Nietzsche on Why the Abyss Looks Back 

Nietzsche on Why the Abyss Looks Back 

The German word ‘Abgrund’, which is translated as ‘abyss’, literally means that which is without limit, end, or bottom; that whose limit, end, or bottom is non-existent, unavailable, or absent; that is to say, the limitless, the endless, and most importantly, the bottomless. 

One of the meanings of the German word ‘Grund’ is ‘ground’ as ‘reason’. In this regard, ‘Ab-grund’ means the absence, non-existence, or non-availability of reason, sense, legitimacy, or justification; that is to say, that which is without any sense or reason. In his critique of Kant, Nietzsche makes use of the phrase “the abyss of reason”: the absence of reason in thinking and philosophizing.   

In The Birth of Tragedy, Nietzsche talks about the “abyss of being” and the “abyss of things” in his attempts at showing the absence of any fixity in the Dionysian idea of the real. That is to say, being itself lacks stability and things, providing us with rootedness and security, are simply non-existent. 

In the thinking-philosophizing of Nietzsche, the abyss is where there is danger. Danger and the abyss are encountered and experienced together, for Nietzsche thinks the abyss in relation to the Sphinx, who killed herself after Oedipus thought and answered the riddle. 

By thinking the abyss and danger together, Nietzsche turns questioning and philosophy themselves into abysses into which one can throw oneself, losing oneself and one’s whole existence, by refusing and leaving behind any fixity concerning the tradition, morality, history, or metaphysics. 

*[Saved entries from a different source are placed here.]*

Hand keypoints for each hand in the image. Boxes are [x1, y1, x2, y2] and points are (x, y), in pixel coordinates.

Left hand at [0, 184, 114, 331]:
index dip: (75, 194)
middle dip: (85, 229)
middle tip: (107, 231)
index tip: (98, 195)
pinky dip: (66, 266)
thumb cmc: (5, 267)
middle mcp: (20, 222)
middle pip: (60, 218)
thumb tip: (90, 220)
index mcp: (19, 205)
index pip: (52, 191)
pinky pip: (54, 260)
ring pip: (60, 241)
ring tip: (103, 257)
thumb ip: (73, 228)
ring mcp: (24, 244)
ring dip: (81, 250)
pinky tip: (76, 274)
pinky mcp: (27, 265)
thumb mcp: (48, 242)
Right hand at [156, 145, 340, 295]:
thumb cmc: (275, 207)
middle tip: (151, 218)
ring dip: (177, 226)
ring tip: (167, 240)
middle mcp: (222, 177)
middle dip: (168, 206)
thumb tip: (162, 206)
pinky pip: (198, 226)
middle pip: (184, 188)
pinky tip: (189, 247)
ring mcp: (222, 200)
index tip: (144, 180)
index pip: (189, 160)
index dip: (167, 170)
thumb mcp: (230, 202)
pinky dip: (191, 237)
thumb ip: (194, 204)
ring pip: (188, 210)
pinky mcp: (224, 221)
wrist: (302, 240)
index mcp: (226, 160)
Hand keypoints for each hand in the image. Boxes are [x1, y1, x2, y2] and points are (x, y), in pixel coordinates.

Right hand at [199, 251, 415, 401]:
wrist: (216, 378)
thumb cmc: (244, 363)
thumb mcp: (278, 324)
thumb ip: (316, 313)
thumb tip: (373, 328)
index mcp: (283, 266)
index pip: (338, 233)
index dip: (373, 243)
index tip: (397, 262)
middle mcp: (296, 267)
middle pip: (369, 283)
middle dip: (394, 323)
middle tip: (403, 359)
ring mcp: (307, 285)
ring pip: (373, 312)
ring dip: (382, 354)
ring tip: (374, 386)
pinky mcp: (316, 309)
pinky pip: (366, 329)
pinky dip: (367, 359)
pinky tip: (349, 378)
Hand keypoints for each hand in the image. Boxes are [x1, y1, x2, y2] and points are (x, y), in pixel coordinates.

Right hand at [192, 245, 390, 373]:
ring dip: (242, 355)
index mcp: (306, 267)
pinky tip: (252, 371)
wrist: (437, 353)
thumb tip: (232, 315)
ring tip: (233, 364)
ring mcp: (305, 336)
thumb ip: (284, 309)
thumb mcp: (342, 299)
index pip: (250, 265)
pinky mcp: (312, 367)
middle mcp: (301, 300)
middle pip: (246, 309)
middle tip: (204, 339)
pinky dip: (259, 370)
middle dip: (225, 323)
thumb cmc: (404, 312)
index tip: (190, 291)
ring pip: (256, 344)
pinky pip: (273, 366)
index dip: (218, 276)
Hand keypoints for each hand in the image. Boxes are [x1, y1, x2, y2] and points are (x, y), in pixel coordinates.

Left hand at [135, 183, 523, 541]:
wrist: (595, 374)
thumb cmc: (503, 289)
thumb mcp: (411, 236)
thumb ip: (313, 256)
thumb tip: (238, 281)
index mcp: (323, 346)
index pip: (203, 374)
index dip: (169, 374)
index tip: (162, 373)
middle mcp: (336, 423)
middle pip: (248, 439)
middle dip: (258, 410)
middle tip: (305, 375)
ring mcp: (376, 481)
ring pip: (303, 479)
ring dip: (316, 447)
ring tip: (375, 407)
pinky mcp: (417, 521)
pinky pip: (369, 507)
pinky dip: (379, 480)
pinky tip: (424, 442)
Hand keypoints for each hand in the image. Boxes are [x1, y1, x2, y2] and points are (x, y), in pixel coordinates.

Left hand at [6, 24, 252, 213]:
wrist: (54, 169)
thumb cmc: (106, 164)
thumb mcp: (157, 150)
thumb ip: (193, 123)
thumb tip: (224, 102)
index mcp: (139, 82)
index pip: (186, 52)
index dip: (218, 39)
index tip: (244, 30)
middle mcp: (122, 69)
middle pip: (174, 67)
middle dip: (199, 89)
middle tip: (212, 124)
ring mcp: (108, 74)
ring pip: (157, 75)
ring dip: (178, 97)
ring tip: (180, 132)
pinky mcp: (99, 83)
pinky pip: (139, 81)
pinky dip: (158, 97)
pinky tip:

In Thus Spoke Zarathustra, Nietzsche refers to the eternal recurrence as an “abyss-deep thought”. Also in Thus Spoke Zarathustra, the sense of danger is present and dominant. For into this “abyss-deep thought” one is to, or might, throw oneself, bringing destruction to oneself. 

Here self-destruction is the real danger. Here thought itself turns into an abyss, endangering oneself, the one carrying out the dangerous thinking, into which one might lose oneself, one’s whole existence. Also in Thus Spoke Zarathustra, the death of God as a thought, hint, future, destiny, or path, turns into an abyss into which ideals and values are to be thrown and abandoned. 

In Beyond Good and Evil, Nietzsche talks about the abyss looking back when one looks into it in the sense that everything, that is, the entirety of our existence is dependent on how we think toward, respond to, and approach the abyss, that is to say, the danger, not only thinking and questioning, but our being itself, our ways of existing in the world, within a tradition and its truths, which are not true

The danger has always been there, calling upon us to approach it and to think into and through it. Darkness is clarity; the darkness of the abyss and the clarity of the danger. This is an accomplishment. In Thus Spoke Zarathustra, Nietzsche questions whether one should feel pride in being glimpsed and seen by the abyss and whether the abyss delivers one into the highest self that one can ever reach. 

That is to say, has one already reached the highest self simply by affirming the abyss and by being glimpsed by its bottomlessness? By looking back, the abyss is already confirming and acknowledging our questioning; it is waiting for us to reach a decision concerning existence. Looking back is a kind of waiting, a calling upon those who think, question, and refuse. The abyss is waiting, constantly looking back. Any response to this bottomlessness is philosophizing, thinking, that is to say, a way of existing.